New School Year Resolutions
We are now two weeks into the new school year, and I thought my stress level would have drastically declined by now, but it hasn’t. It’s amazing that in the few hours of daylight my kids are home, they manage to trash the house and my vocal chords. I find myself repeating the same morning directives so often that I really could just create a recording of myself and broadcast it over the house.
NO TOYS AT THE TABLE ANYHOW.
It is absolutely exhausting, and it seems to rob our house of the love and peace that I wish were present at the start of every day. I’m working to address getting them into a routine so that I’m not required to be the morning dictator, and I have made adjustments to my routine and the house routine so that I feel less swallowed up by the hustle.

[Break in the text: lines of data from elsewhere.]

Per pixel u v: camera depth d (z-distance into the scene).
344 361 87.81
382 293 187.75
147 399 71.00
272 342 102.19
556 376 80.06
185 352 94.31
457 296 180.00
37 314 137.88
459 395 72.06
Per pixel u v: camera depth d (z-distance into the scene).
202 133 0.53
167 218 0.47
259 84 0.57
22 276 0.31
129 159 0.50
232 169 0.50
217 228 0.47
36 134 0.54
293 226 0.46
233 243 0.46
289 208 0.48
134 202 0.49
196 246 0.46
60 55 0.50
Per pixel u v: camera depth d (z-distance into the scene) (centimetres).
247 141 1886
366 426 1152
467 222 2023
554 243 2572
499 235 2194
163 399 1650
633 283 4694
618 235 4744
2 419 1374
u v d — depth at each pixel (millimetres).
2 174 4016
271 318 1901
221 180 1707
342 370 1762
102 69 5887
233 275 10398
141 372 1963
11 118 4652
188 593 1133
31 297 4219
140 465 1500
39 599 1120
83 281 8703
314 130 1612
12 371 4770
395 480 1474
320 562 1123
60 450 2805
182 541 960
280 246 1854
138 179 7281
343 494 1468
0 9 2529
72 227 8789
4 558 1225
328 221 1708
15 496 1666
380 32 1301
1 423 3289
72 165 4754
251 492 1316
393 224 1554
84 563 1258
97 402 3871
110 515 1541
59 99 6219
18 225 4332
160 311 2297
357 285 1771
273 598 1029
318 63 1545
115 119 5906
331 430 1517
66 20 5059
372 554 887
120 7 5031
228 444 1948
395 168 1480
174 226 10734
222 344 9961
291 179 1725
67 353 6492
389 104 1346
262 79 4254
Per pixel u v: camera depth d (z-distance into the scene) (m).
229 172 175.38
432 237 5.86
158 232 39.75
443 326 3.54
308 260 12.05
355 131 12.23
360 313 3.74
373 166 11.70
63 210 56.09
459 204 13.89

Here are my New School Year Resolutions:
- Simplify the morning routine
Before school, I stick to the following tasks, the only fully essential ones for the next step, which is get them to school. Notice those tasks do not include answering my students’ email (this can end up being a major time suck and throw me off-task) or go frolic in the garden. - Start the coffee
- Make sure the kids have breakfast
- Pack lunches while kids are eating
- Consume coffee
- If I’m going to the gym or running errands, find appropriate attire and check to make sure the boys have not dressed themselves in a really awful color or pattern combination.
- Play comes after we are dressed and fed.
This one has helped motivate them to get done the eating and dressing more efficiently. - Let the kids do the things they can do; do the things they can’t.
They can pick our their clothes and get dressed. They can prepare some breakfast items like anything in a wrapper or a bowl of cereal. I cook pancakes and eggs. - No television before school
We used to watch PBSKids in the morning. This always wiped out our motivation and focus. - After school, immediately empty lunch boxes and check homework folders.
This has cut back on stinking lunch boxes and missed forms. - Toss finished/graded/returned worksheets.
There is no more paper shuffle from the table to the floor to the bottom of the stairs to a box under the desk. Great, he completed another addition worksheet! Trash. Special art projects and and writing samples can be kept. - Anything left out on the table or living room goes into the current “clutter bin”.
Family members have about two weeks to reclaim items in the clutter bin before they all get trashed. There are two clutter bins, rotated on a weekly basis. Nothing is safe from the clutter bin, so if you don’t want it in there, put it where it belongs.